Please copy every line of the listing below, character for character, with nothing added, dropped, or changed.

□ □ □ □ □

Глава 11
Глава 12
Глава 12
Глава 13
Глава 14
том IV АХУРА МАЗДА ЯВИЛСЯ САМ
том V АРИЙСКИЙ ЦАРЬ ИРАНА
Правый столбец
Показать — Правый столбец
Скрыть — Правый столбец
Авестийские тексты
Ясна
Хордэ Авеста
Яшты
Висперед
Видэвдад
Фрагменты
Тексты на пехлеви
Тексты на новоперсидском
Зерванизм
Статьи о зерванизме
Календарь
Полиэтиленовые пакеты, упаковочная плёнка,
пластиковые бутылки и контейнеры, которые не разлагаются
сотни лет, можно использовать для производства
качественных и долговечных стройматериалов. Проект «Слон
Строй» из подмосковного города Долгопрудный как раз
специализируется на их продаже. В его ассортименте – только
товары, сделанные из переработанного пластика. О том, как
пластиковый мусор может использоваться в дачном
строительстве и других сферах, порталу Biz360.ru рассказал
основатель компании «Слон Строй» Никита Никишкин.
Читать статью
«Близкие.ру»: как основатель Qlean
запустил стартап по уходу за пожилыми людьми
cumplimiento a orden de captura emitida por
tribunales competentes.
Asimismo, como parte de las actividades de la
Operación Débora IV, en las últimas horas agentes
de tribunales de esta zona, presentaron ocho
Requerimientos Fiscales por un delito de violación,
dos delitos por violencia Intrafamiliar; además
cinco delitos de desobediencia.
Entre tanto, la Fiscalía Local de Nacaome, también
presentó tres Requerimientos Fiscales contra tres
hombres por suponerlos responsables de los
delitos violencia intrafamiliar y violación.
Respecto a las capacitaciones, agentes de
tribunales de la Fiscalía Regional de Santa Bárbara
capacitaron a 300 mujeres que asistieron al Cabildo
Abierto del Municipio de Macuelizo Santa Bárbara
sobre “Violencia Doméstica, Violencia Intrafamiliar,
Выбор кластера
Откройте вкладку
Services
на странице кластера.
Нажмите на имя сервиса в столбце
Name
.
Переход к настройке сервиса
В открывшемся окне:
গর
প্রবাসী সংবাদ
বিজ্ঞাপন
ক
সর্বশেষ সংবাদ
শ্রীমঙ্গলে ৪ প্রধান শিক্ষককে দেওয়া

□ □ □ □ □

#### Written response:
Глава 11
Глава 12
Глава 12
Глава 13
Глава 14
том IV АХУРА МАЗДА ЯВИЛСЯ САМ
том V АРИЙСКИЙ ЦАРЬ ИРАНА
Правый столбец
Показать — Правый столбец
Скрыть — Правый столбец
Авестийские тексты
Ясна
Хордэ Авеста
Яшты
Висперед
Видэвдад
Фрагменты
Тексты на пехлеви
Тексты на новоперсидском
Зерванизм
Статьи о зерванизме
Календарь
Полиэтиленовые пакеты, упаковочная плёнка,
пластиковые бутылки и контейнеры, которые не разлагаются
сотни лет, можно использовать для производства
качественных и долговечных стройматериалов. Проект «Слон
Строй» из подмосковного города Долгопрудный как раз
специализируется на их продаже. В его ассортименте – только
товары, сделанные из переработанного пластика. О том, как
пластиковый мусор может использоваться в дачном
строительстве и других сферах, порталу Biz360.ru рассказал
основатель компании «Слон Строй» Никита Никишкин.
Читать статью
«Близкие.ру»: как основатель Qlean
запустил стартап по уходу за пожилыми людьми
cumplimiento a orden de captura emitida por
tribunales competentes.
Asimismo, como parte de las actividades de la
Operación Débora IV, en las últimas horas agentes
de tribunales de esta zona, presentaron ocho
Requerimientos Fiscales por un delito de violación,
dos delitos por violencia Intrafamiliar; además
cinco delitos de desobediencia.
Entre tanto, la Fiscalía Local de Nacaome, también
presentó tres Requerimientos Fiscales contra tres
hombres por suponerlos responsables de los
delitos violencia intrafamiliar y violación.
Respecto a las capacitaciones, agentes de
tribunales de la Fiscalía Regional de Santa Bárbara
capacitaron a 300 mujeres que asistieron al Cabildo
Abierto del Municipio de Macuelizo Santa Bárbara
sobre “Violencia Doméstica, Violencia Intrafamiliar,
Выбор кластера
Откройте вкладку
Services
на странице кластера.
Нажмите на имя сервиса в столбце
Name
.
Переход к настройке сервиса
В открывшемся окне:
গর
প্রবাসী সংবাদ
বিজ্ঞাপন
ক
সর্বশেষ সংবাদ
শ্রীমঙ্গলে ৪ প্রধান শিক্ষককে দেওয়া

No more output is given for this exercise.